(What is expected) Leaving out all pictures, transcribe the lines below exactly, from the first through the line containing "<li>Argentina Korea</li>".

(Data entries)
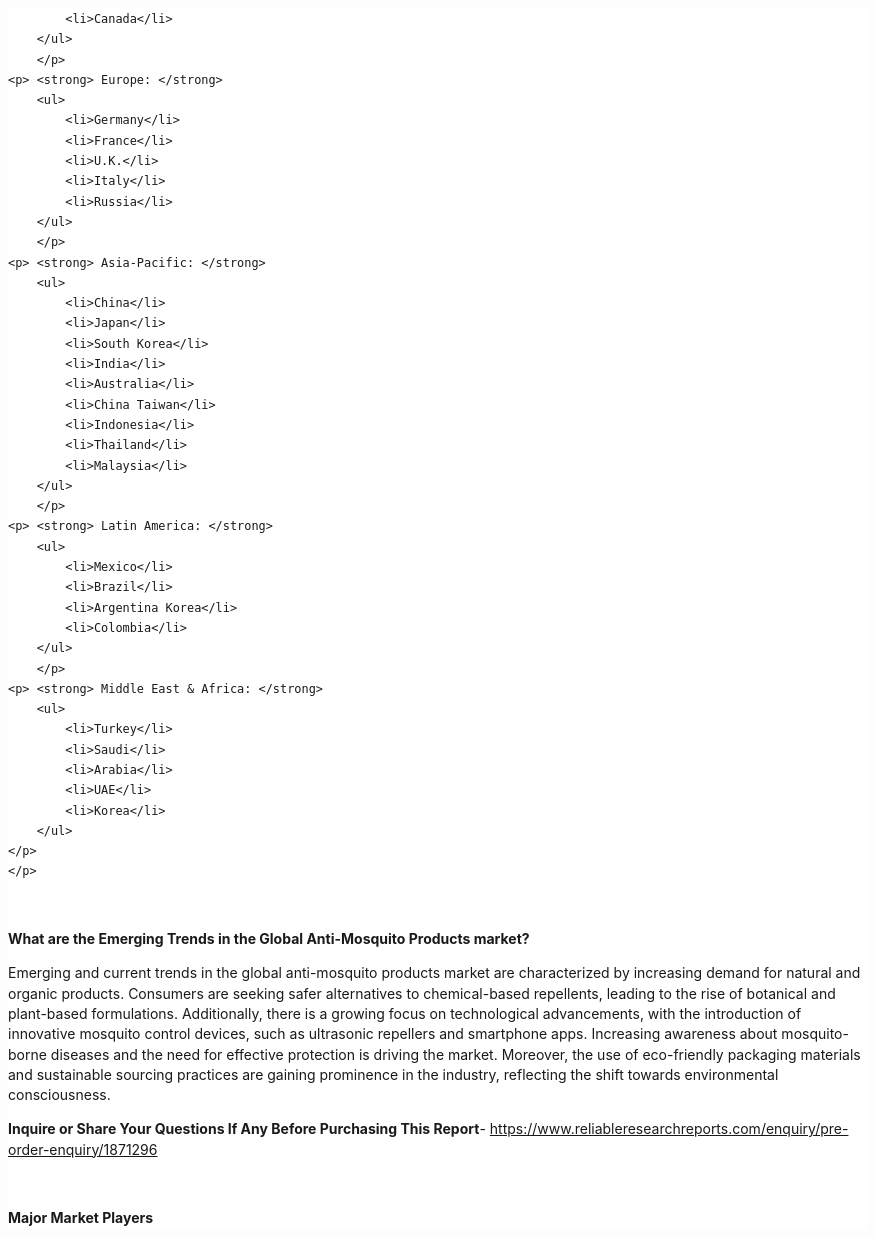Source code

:             <li>Canada</li>
        </ul>
        </p> 
    <p> <strong> Europe: </strong>
        <ul>
            <li>Germany</li>
            <li>France</li>
            <li>U.K.</li>
            <li>Italy</li>
            <li>Russia</li>
        </ul>
        </p> 
    <p> <strong> Asia-Pacific: </strong>
        <ul>
            <li>China</li>
            <li>Japan</li>
            <li>South Korea</li>
            <li>India</li>
            <li>Australia</li>
            <li>China Taiwan</li>
            <li>Indonesia</li>
            <li>Thailand</li>
            <li>Malaysia</li>
        </ul>
        </p> 
    <p> <strong> Latin America: </strong>
        <ul>
            <li>Mexico</li>
            <li>Brazil</li>
            <li>Argentina Korea</li>
            <li>Colombia</li>
        </ul>
        </p> 
    <p> <strong> Middle East & Africa: </strong>
        <ul>
            <li>Turkey</li>
            <li>Saudi</li>
            <li>Arabia</li>
            <li>UAE</li>
            <li>Korea</li>
        </ul>
    </p>
    </p>
<p>&nbsp;</p>
<p><strong>What are the Emerging Trends in the Global Anti-Mosquito Products market?</strong></p>
<p><p>Emerging and current trends in the global anti-mosquito products market are characterized by increasing demand for natural and organic products. Consumers are seeking safer alternatives to chemical-based repellents, leading to the rise of botanical and plant-based formulations. Additionally, there is a growing focus on technological advancements, with the introduction of innovative mosquito control devices, such as ultrasonic repellers and smartphone apps. Increasing awareness about mosquito-borne diseases and the need for effective protection is driving the market. Moreover, the use of eco-friendly packaging materials and sustainable sourcing practices are gaining prominence in the industry, reflecting the shift towards environmental consciousness.</p></p>
<p><strong>Inquire or Share Your Questions If Any Before Purchasing This Report</strong>- <a href="https://www.reliableresearchreports.com/enquiry/pre-order-enquiry/1871296">https://www.reliableresearchreports.com/enquiry/pre-order-enquiry/1871296</a></p>
<p>&nbsp;</p>
<p><strong>Major Market Players</strong></p>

(Solution for this task)
Source code

:             <li>Canada</li>
        </ul>
        </p> 
    <p> <strong> Europe: </strong>
        <ul>
            <li>Germany</li>
            <li>France</li>
            <li>U.K.</li>
            <li>Italy</li>
            <li>Russia</li>
        </ul>
        </p> 
    <p> <strong> Asia-Pacific: </strong>
        <ul>
            <li>China</li>
            <li>Japan</li>
            <li>South Korea</li>
            <li>India</li>
            <li>Australia</li>
            <li>China Taiwan</li>
            <li>Indonesia</li>
            <li>Thailand</li>
            <li>Malaysia</li>
        </ul>
        </p> 
    <p> <strong> Latin America: </strong>
        <ul>
            <li>Mexico</li>
            <li>Brazil</li>
            <li>Argentina Korea</li>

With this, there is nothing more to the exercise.